### ABOUT THIS EXERCISE
Retrieve each line that contains the word "shadow" from the entries below.

[Opening RECORD EXTRACTS section]

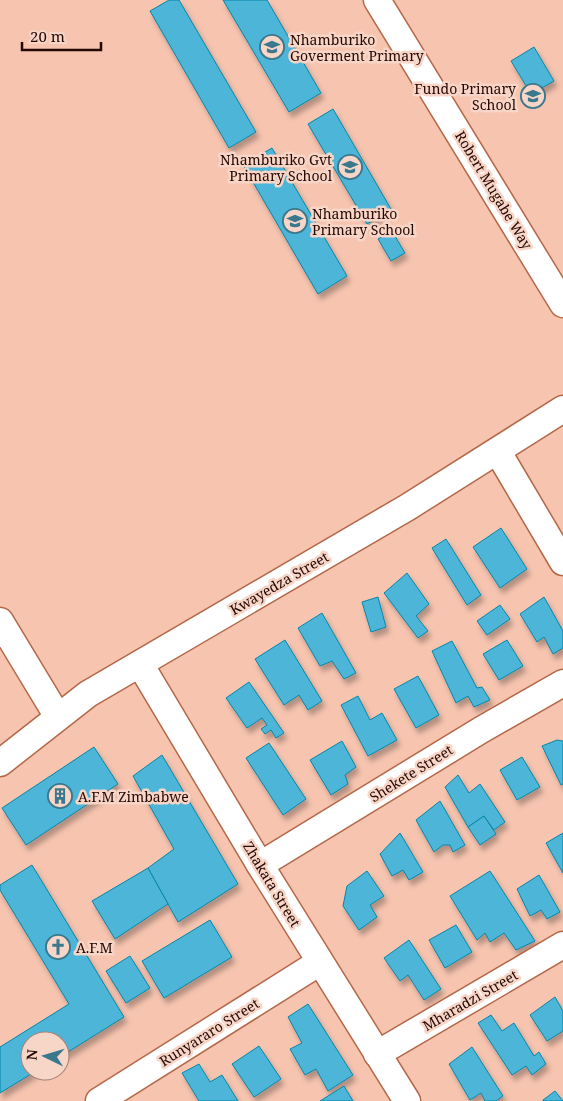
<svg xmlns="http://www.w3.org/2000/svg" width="563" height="1101" viewBox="0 0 563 1101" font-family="'Noto Serif',serif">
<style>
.building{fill:#4db5d8;stroke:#0586a8;filter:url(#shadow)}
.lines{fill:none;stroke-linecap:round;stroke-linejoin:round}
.minor-casing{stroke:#b46848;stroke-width:29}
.minor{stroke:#fff;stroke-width:26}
.labels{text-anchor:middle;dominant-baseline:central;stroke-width:5;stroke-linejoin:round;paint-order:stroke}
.poi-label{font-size:14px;fill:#250800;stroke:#f7d5c7;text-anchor:start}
.street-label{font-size:14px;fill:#250800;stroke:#f7d5c7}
</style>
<defs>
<filter id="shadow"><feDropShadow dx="3" dy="5.5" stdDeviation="2.5" flood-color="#0004"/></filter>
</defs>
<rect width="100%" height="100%" fill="#f6c4af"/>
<g class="building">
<polygon points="169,0 179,0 256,132 229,148 150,11"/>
<polygon points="223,0 267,0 321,93 289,112"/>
<polygon points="534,47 554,81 531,94 511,61"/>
<polygon points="333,109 391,209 367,224 308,124"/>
<polygon points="272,148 347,276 318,294 243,165"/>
<polygon points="392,231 405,253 391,261 378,239"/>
<polygon points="501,528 527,569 500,588 473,547"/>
<polygon points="446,539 481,595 467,605 432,548"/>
<polygon points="407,573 429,604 416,616 428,631 418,638 384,593"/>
<polygon points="378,597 386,627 371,632 362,602"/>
<polygon points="544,597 563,631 563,648 553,654 544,637 537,642 520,614"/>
<polygon points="500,605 510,619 487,635 477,621"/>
<polygon points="322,613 356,673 344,679 332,661 320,666 298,628"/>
<polygon points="285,640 322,701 308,710 299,695 284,705 255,659"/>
<polygon points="507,640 523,666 499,680 483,654"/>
<polygon points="452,641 477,688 482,687 490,700 474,707 468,696 456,703 432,651"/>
<polygon points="418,676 439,715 416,728 394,689"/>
<polygon points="249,682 284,733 276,738 271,730 265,734 261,729 267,725 262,718 247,728 226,698"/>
<polygon points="358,696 370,720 382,713 397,740 368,756 341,705"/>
<polygon points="557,740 563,741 563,784 561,785 542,746"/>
<polygon points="342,741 356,767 345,775 348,784 331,795 310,760"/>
<polygon points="269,743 306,799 283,815 246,758"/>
<polygon points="94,747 118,784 26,845 2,808"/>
<polygon points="162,755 238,884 178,922 148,868 174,849 133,776"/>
<polygon points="522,757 540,787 517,800 500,770"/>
<polygon points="458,775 469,793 480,784 505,822 494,830 484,816 468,827 445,787"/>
<polygon points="440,801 465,845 453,852 450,845 443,845 434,852 416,820"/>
<polygon points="484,816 496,834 480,845 468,827"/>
<polygon points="400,833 423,872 409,880 403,870 392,876 380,854"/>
<polygon points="563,833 563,873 546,843"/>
<polygon points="32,865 124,1017 60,1057 60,1041 30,1041 30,1071 36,1071 0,1093 0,1047 69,1004 0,890 0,885"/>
<polygon points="148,868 168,904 115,939 92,901"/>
<polygon points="367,871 384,896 370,905 377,917 359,930 343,906 347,886"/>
<polygon points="490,871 535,941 516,950 504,933 490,942 485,933 477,940 450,896"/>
<polygon points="539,875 560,912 547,919 541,910 530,916 517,889"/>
<polygon points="210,920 232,957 164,998 142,961"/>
<polygon points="456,925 472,952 445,968 429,940"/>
<polygon points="409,940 441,989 424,1000 408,975 400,981 384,958"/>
<polygon points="130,956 150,988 126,1003 106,971"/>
<polygon points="555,997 563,1011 563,1031 547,1041 530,1015"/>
<polygon points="308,1004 353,1075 328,1091 316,1069 305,1075 290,1049 302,1043 288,1017"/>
<polygon points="491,1015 502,1031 514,1023 534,1056 539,1052 546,1064 532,1075 526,1066 512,1075 478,1023"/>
<polygon points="259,1046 281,1079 254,1097 232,1064"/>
<polygon points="472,1047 503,1096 496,1101 485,1101 481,1093 470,1100 449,1064"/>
<polygon points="199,1064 210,1082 222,1075 238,1101 199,1101 182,1073"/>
<polygon points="344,1086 353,1101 320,1101"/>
<polygon points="555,1091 563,1101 543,1101 543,1100"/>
</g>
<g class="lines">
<defs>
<g id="minor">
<polyline points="377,0 563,304"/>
<polyline points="498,452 563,562"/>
<polyline points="0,621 58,717"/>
<polyline points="140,664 260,865 407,1101"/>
<polyline points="0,763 88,694 408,507 563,409"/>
<polyline points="260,865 481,730 563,683"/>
<polyline points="377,1054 563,945"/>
<polyline points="99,1101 320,962"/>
</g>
</defs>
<use href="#minor" class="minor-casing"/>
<use href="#minor" class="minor"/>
</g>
<defs>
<symbol id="school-ring" viewBox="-11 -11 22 22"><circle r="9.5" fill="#f7d5c7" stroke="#3a788e" stroke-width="1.5"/><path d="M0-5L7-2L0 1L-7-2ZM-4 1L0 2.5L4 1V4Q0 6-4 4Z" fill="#3a788e"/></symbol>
<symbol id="building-ring" viewBox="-11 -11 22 22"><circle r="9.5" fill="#f7d5c7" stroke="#3a788e" stroke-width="1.5"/><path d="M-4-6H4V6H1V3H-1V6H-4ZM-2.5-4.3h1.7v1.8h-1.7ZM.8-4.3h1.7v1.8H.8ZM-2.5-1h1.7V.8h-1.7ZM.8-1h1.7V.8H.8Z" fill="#3a788e"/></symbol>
<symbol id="church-ring" viewBox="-11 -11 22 22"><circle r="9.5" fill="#f7d5c7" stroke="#3a788e" stroke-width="1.5"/><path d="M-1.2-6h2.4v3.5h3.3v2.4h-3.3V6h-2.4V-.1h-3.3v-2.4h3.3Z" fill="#3a788e"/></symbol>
</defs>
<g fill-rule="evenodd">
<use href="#school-ring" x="258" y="33" width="28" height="28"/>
<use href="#school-ring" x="519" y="82" width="28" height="28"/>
<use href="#school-ring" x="336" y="153" width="28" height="28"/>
<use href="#school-ring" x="281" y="207" width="28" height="28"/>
<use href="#building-ring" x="46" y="782" width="28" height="28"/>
<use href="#church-ring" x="44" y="933" width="28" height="28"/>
</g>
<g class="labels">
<g class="poi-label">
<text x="290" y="39">Nhamburiko<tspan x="290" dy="16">Goverment Primary</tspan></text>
<text x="516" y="88" text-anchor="end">Fundo Primary<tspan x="516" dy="16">School</tspan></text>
<text x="332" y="159" text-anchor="end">Nhamburiko Gvt<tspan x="332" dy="16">Primary School</tspan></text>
<text x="312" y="213">Nhamburiko<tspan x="312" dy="16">Primary School</tspan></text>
<text x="78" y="796">A.F.M Zimbabwe</text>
<text x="76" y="947">A.F.M</text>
</g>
<g class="street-label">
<text transform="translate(494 190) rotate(59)">Robert Mugabe Way</text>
<text transform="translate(279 583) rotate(-30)">Kwayedza Street</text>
<text transform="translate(411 773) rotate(-32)">Shekete Street</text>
<text transform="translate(272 884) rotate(59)">Zhakata Street</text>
<text transform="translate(470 1000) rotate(-30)">Mharadzi Street</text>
<text transform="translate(209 1032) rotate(-32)">Runyararo Street</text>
</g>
</g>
<g transform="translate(45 1056) rotate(275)"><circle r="24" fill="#f7d5c7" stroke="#a38377"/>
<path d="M0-4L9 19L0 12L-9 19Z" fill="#3a788e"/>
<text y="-8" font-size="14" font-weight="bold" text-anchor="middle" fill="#250800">N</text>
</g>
<path d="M22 42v8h79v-8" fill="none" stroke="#250800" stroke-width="2.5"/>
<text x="30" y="42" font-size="15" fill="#250800" stroke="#f7d5c7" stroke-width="4" paint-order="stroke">20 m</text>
</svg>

[Closing RECORD EXTRACTS section]

### EXERCISE RESPONSE
.building{fill:#4db5d8;stroke:#0586a8;filter:url(#shadow)}
<filter id="shadow"><feDropShadow dx="3" dy="5.5" stdDeviation="2.5" flood-color="#0004"/></filter>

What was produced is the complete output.